Lawley moved around a lot and has done so ever since, now playing for her fourth major club at the age of just 25. Growing up in Kidderminster, she would go through Aston Villa’s academy before ending up at Arsenal as a teenager, before playing for Bristol Academy, which would eventually lead to her move back home to Birmingham City.
“I think I was 16 when I went to Arsenal,” she recalled. “I was quite introverted, a bit within myself. I made my debut in the Champions League under Laura Harvey and I remember thinking, ‘This is what I want, this is what I want to be.’
“Looking back, I think moving to big clubs is a big ask for a young kid wanting to play football but it’s made me the person I am. All the negatives I’ve taken on the chin and hopefully this year I can just show everyone what I’m capable of.”
Lawley admits she never thought about a professional football career and like many probably didn’t believe it to be an option as she fulfilled her hobby of kicking a ball around with friends for fun.
“I just loved football,” she said, smiling. “I didn’t really think about it, but once Birmingham offered me that full-time contract I knew it was what I wanted. Once I got that my aims went higher. I thought about England and in my first game against Kazakhstan it was the most amazing feeling, I crave that feeling.”
Switching Off
Lawley is family-orientated. While many players talk of older brothers getting them into football, it is now Lawley leading the way for the younger generation of her own family, but she admits, like any footballer, sometimes she needs a break from football given she’s living it almost 24/7.
“I’ve got a younger brother and sister who look up to me and they both play. My mum and dad don’t play football. When I used to go to the park I couldn’t take my mum and dad because they can’t kick a football! They watch me though, they love watching me.
“But sometimes you need to switch off. Whenever I go home the kids just want to go in the garden and I’m like, ‘Not today…’ We’re in it 24/7, so when you go home you want to switch off. For family and friends, they think it’s a hobby, but it’s our job. It’s like you having to go home and talk about football 24/7, you need that time to switch off.”
Lawley can’t rely on her dog to pass away the time between training and games, living in an apartment means she’s had to leave her pet at home but she’s found other ways of occupying herself in a busy city: “Just shopping really, I do love shopping.”
Now it’s about looking forward, part of her new outlook since moving to Liverpool as she looks to make the most of her return to happiness and to help Liverpool rise up the FA WSL table.
With the Olympics and a home European Championships on the horizon, it’s a good time to be making a return to form but Lawley says she won’t stop aiming for what she wants just because she’s now in a good place.

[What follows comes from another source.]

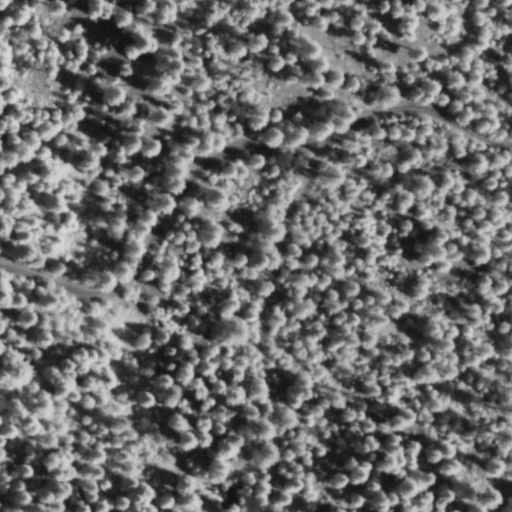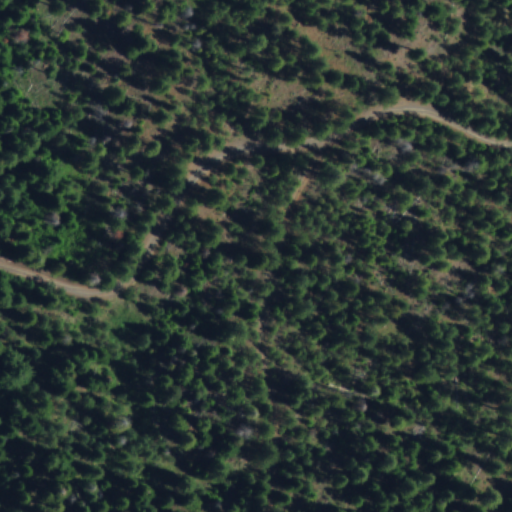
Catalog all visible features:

“As a footballer you have to aspire to goals because if you haven’t got something to aim for there’s no point in doing it,” she said. “I want to get to Liverpool to where we should be and make the England team. At the same time, I want to be happy because if you’re not happy you’re not going to play your best football.
I’ve always had goals in the back of my head but you don’t always achieve them, it’s life, you’ve just got to move on.”